§ JOB: Report each line of the entries that includes "можете" by copying it.

§ THE DATA:
###

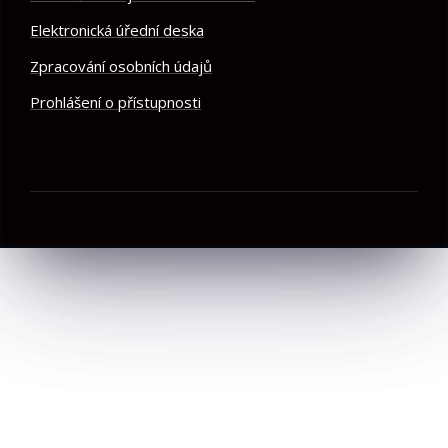
Elektronická úřední deska
Zpracování osobních údajů
Prohlášení o přístupnosti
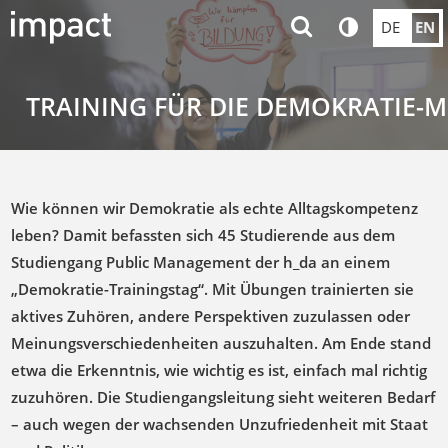
DE
EN
TRAINING FÜR DIE DEMOKRATIE-
Wie können wir Demokratie als echte Alltagskompetenz
leben? Damit befassten sich 45 Studierende aus dem
Studiengang Public Management der h_da an einem
„Demokratie-Trainingstag“. Mit Übungen trainierten sie
aktives Zuhören, andere Perspektiven zuzulassen oder
Meinungsverschiedenheiten auszuhalten. Am Ende stand
etwa die Erkenntnis, wie wichtig es ist, einfach mal richtig
zuzuhören. Die Studiengangsleitung sieht weiteren Bedarf
– auch wegen der wachsenden Unzufriedenheit mit Staat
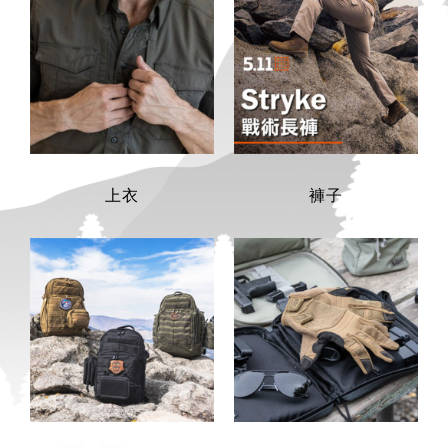
上衣
褲子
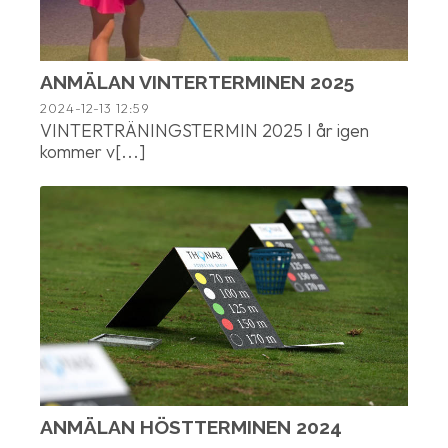
ANMÄLAN VINTERTERMINEN 2025
2024-12-13
12:59
VINTERTRÄNINGSTERMIN 2025 I år igen
kommer v[...]
ANMÄLAN HÖSTTERMINEN 2024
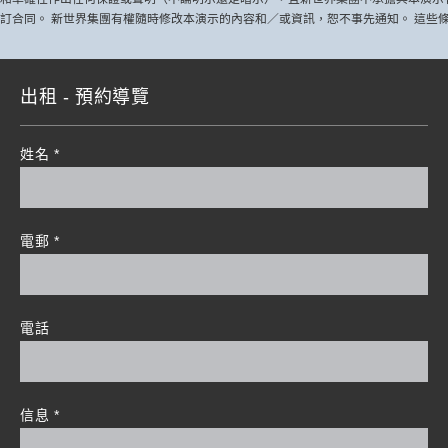
訂合同。 新世界集團有權隨時修改本演示的內容和／或資訊，恕不事先通知。 這些條
出租 - 預約導覽
姓名
*
電郵
*
電話
信息
*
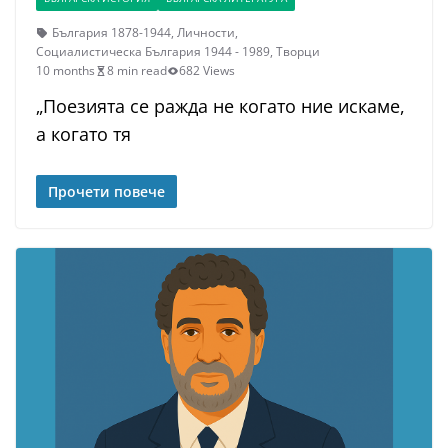
България 1878-1944
,
Личности
,
Социалистическа България 1944 - 1989
,
Творци
10 months
8 min read
682 Views
„Поезията се ражда не когато ние искаме,
а когато тя
Прочети повече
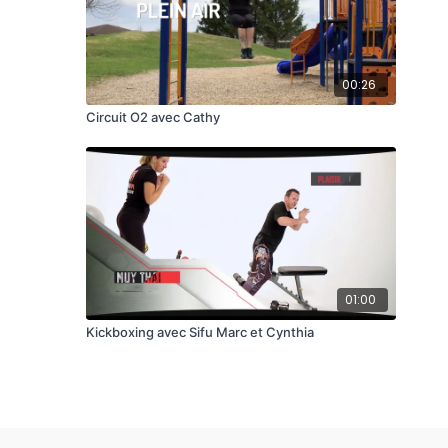
00:26
Circuit O2 avec Cathy
01:00
Kickboxing avec Sifu Marc et Cynthia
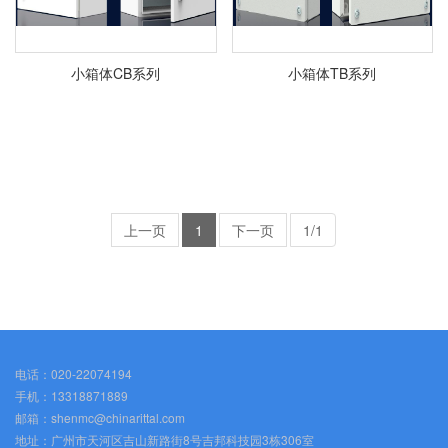
小箱体CB系列
小箱体TB系列
上一页
1
下一页
1/1
电话：020-22074194
手机：13318871889
邮箱：shenmc@chinarittal.com
地址：广州市天河区吉山新路街8号吉邦科技园3栋306室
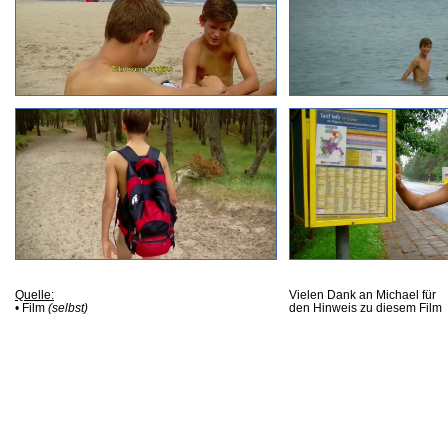
Quelle:
Vielen Dank an Michael für
• Film
(selbst)
den Hinweis zu diesem Film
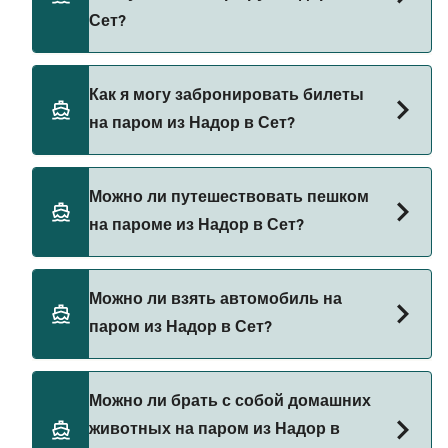
цена парома из Надор в Сет составляет 644₽.
Сет?
Цена указана без учета сборов за
бронирование.
Grandi Navi Veloci предоставляет паромы из
Как я могу забронировать билеты
Надор в Сет.
на паром из Надор в Сет?
Бронируйте паромы из Надор в Сет через наш
Можно ли путешествовать пешком
поиск сделок и посетите нашу страницу
на пароме из Надор в Сет?
предложений, чтобы увидеть последние акции
на паромы.
Да, вы можете путешествовать пешком на
Можно ли взять автомобиль на
пароме из Надор в Сет с
паром из Надор в Сет?
Grandi Navi Veloci
Да, вы можете путешествовать на пароме с
Можно ли брать с собой домашних
автомобилем из Надор в Сет с
животных на паром из Надор в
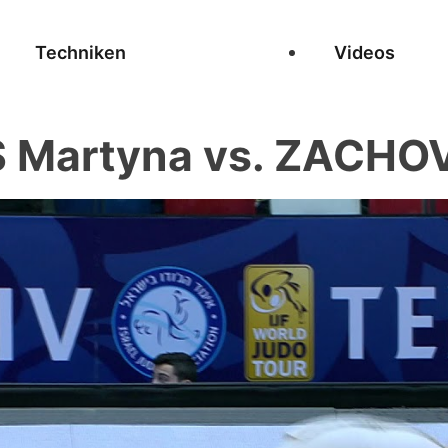
Techniken
Videos
 Martyna vs. ZACHOV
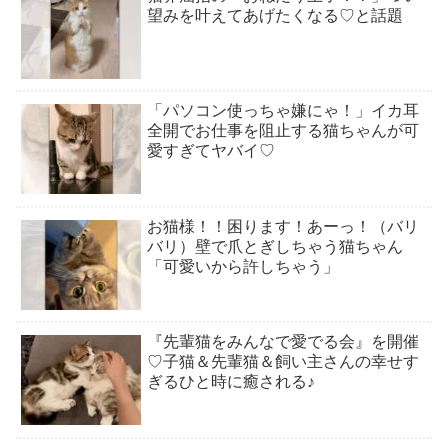
望みを叶えてあげたくなる♡と話題
「パソコン使っちゃ嫌にゃ！」イカ耳
全開でお仕事を阻止する猫ちゃんが可
愛すぎてヤバイ♡
お猫様！！困ります！あーっ！（バリ
バリ）壁で爪とぎしちゃう猫ちゃん
「可愛いから許しちゃう」
『先輩猫をみんなで愛でる会』を開催
♡子猫＆先輩猫＆飼い主さんの幸せす
ぎるひと時に癒される♪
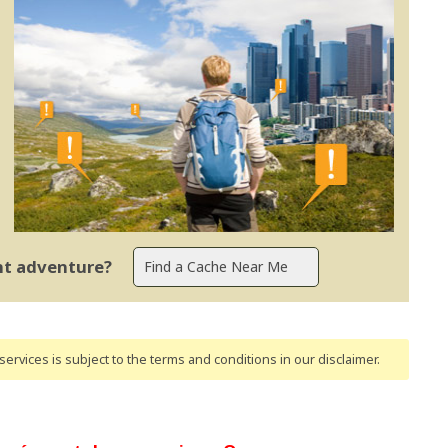
ent adventure?
ervices is subject to the terms and conditions
in our disclaimer
.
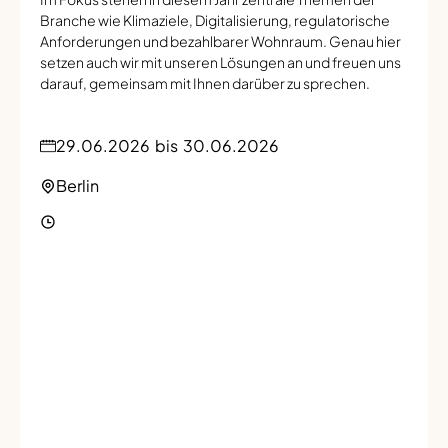
Branche wie Klimaziele, Digitalisierung, regulatorische
Anforderungen und bezahlbarer Wohnraum. Genau hier
setzen auch wir mit unseren Lösungen an und freuen uns
darauf, gemeinsam mit Ihnen darüber zu sprechen.
29.06.2026
bis
30.06.2026
Berlin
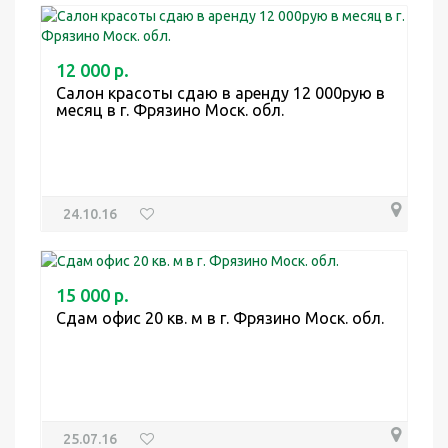
12 000 р.
Салон красоты сдаю в аренду 12 000рую в
месяц в г. Фрязино Моск. обл.
24.10.16
15 000 р.
Сдам офис 20 кв. м в г. Фрязино Моск. обл.
25.07.16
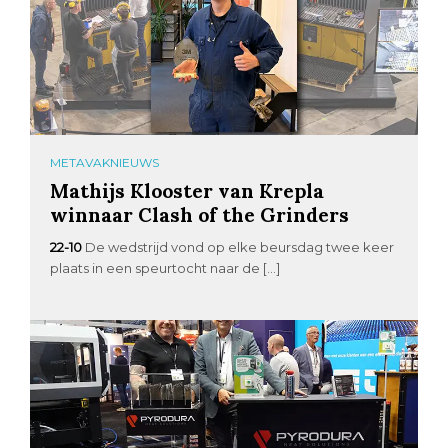
METAVAKNIEUWS
Mathijs Klooster van Krepla
winnaar Clash of the Grinders
22-10
De wedstrijd vond op elke beursdag twee keer
plaats in een speurtocht naar de […]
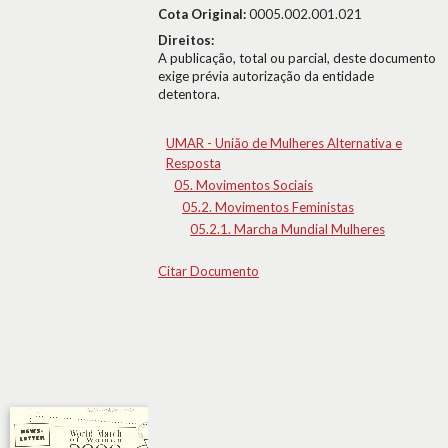
Cota Original:
0005.002.001.021
Direitos:
A publicação, total ou parcial, deste documento
exige prévia autorização da entidade
detentora.
UMAR - União de Mulheres Alternativa e
Resposta
05. Movimentos Sociais
05.2. Movimentos Feministas
05.2.1. Marcha Mundial Mulheres
Citar Documento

###

§ TASK RESPONSE:
Да, вы можете путешествовать пешком на
Да, вы можете путешествовать на пароме с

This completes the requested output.